Figure 2. Surgical specimen of perforated jejunum. Palpation of the perforated jejunal loop revealed the presence of a firm intraluminal mass.

Gross pathology revealed the presence of a 2-cm small bowel tumour, occupying the full thickness of the intestinal wall and causing perforation together with six mesenteric six lymph nodes (Figure 3). Microscopic examination of the specimen showed mesenteric lymph nodes’ infiltration by mixed cellularity classical Hodgkin lymphoma (Figure 4a). The small bowel tumour was characterised as a benign mesenchymal neoplasm showing positive immunohistochemical staining for desmin and calponin. Stains against CD34, cKIT, DOG1, S100, SOX10 and CKAE1/AE3 were negative and Ki67 expression was low (1-2%). These features were consistent with leiomyoma of the small bowel (Figure 4b).

Figure 3. Gross examination of perforated tumour-bearing jejunum. A tumour was found occupying the full thickness of the intestinal wall and causing perforation (arrow).

Figure 4. a. Microscopic image of an intestinal lymph node involved by mononuclear Hodgkin cells with single round to oval nucleus and prominent eosinophilic nucleolus. b. Microscopic image of a small bowel leiomyoma (thick arrow) arising from muscularis propria (thin arrow).

DISCUSSION

Small-bowel leiomyomas are rare, benign tumours even among the smooth muscle cell tumours of the small intestine.
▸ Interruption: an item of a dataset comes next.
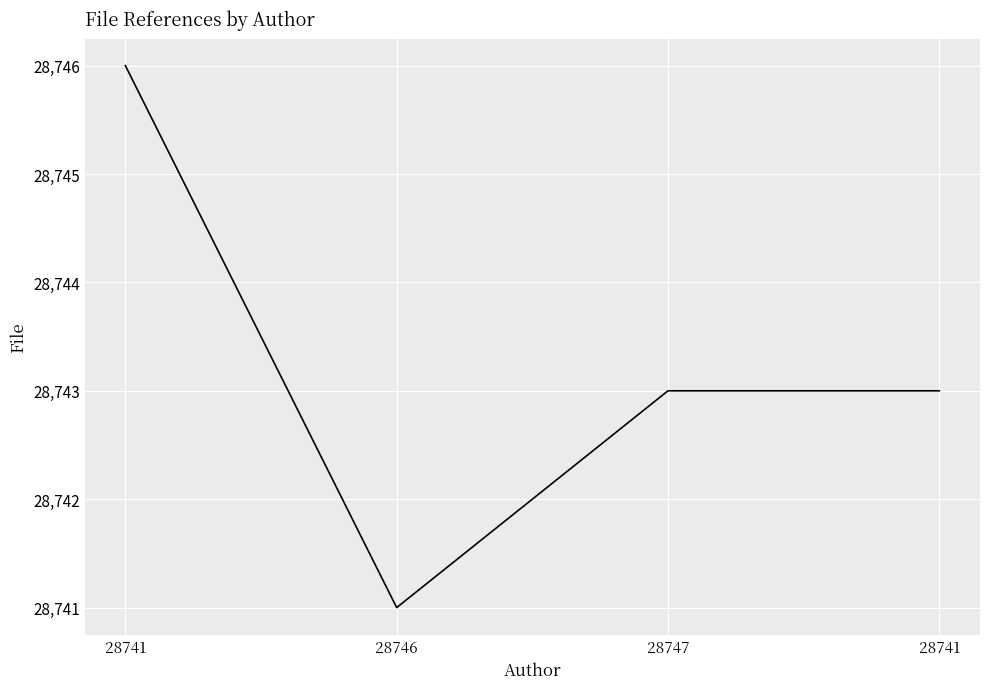

The chart shows a value of 28743 at 28741. True or false?

True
It has been reported that there is one leiomyoma for every 100 GISTs of the small bowel. Clinically relevant leiomyomas occur predominantly in the oesophagus, colon and rectum. On the other hand, small bowel leiomyomas are typically asymptomatic and usually found incidentally through imaging or during unrelated abdominal procedures. Symptomatic leiomyomas along the small intestine have been sporadically reported [1-4]. In this regard, complications may occur either in case of significant extraluminal growth resulting in central necrosis and bleeding into the bowel lumen, or in case of excessive intraluminal growth associated with bowel obstruction. Given that complicated small-bowel leiomyomas may clinically resemble duodenal ulcer or diverticulosis, leiomyoma of the small intestine has been characterised as one of the “great imitators” [1].  Additionaly, Laibangyang et al. reported a novel case of bowel perforation caused by two giant parasitic leiomyomas, adhered to the bowel, in a patient with previous abdominal myomectomy for fibroids [5]. Despite their admittedly low prevalence and complications rate, to the best of our knowledge, this is the first reported case of primary small bowel leiomyoma resulting in bowel perforation and peritonitis.
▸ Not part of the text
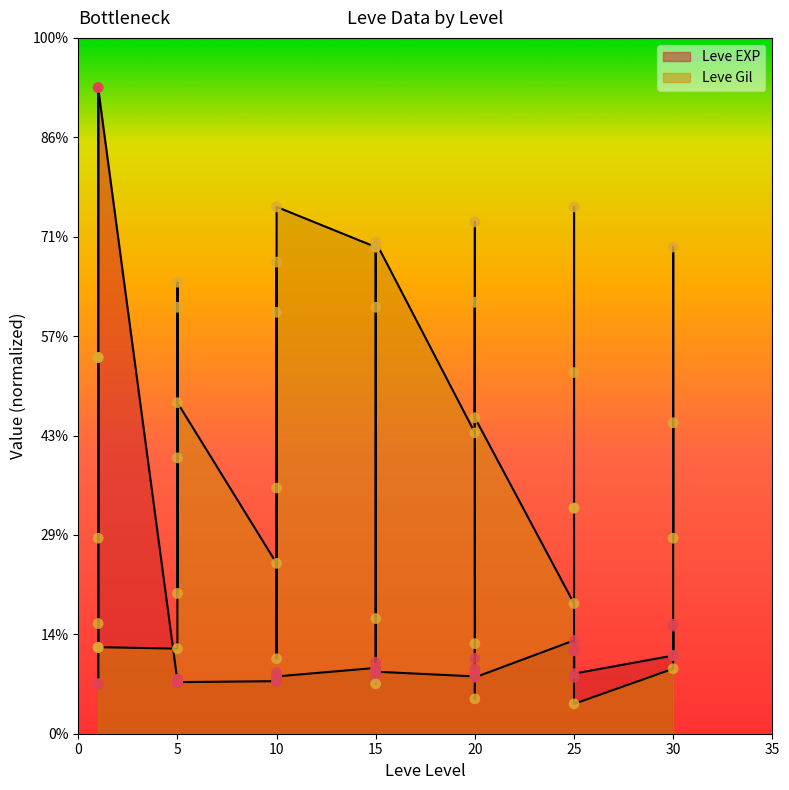

Which series has the widest spread of Y values?

Leve EXP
This case emphasises that a high index of suspicion for the presence of underlying neoplastic disease should be maintained in cases of non-traumatic small-bowel perforation. Interestingly, the patient presented herein was finally diagnosed with two distinct clinical entities, one benign and one malignant. Although morbidity and mortality would reasonably be expected to be cancer-related, the benign condition was ultimately proven to be fatal. Lastly, despite timely and successful control of the patient’s urgent condition, immunosuppression related to the concomitant malignancy and corticosteroid treatment may have posed a significant challenge on recovery. This strongly highlights that, as comorbidities may have a determinant adverse effect on outcome, they should always be thoroughly appraised.

Conflict of Interest: The authors declare that they have no conflict of interest. The authors have full control of all primary data and they agree to allow the journal to review their data if requested.